_TASK BRIEF_.
Pick out and copy each line in the material below that contains the word "Huile".

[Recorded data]
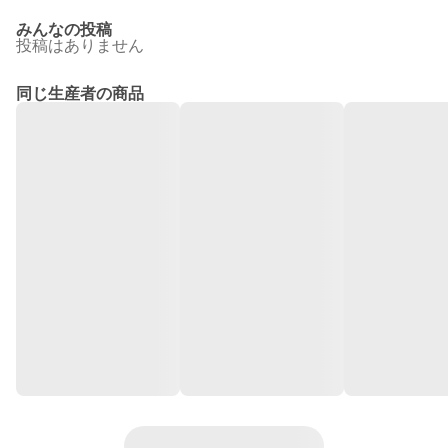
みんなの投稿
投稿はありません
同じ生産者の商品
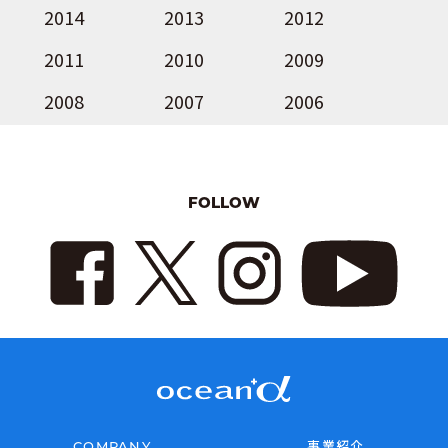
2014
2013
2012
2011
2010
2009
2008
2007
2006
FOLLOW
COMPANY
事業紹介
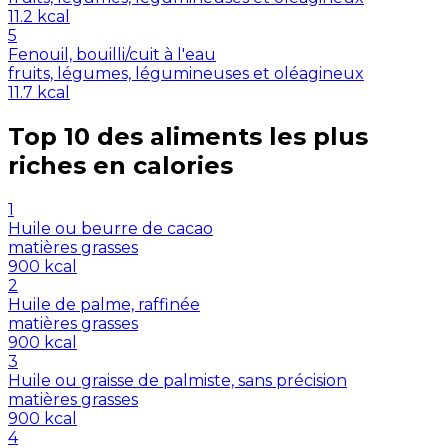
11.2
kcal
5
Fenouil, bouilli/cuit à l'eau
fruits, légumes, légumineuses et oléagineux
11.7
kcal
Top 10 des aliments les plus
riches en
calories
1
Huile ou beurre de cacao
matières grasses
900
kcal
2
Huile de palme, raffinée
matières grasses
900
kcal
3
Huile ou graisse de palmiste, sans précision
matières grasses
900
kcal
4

...

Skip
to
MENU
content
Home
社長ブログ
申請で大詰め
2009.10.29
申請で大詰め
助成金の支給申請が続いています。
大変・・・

_RESPONSE TO THIS EXERCISE_.
Huile ou beurre de cacao
Huile de palme, raffinée
Huile ou graisse de palmiste, sans précision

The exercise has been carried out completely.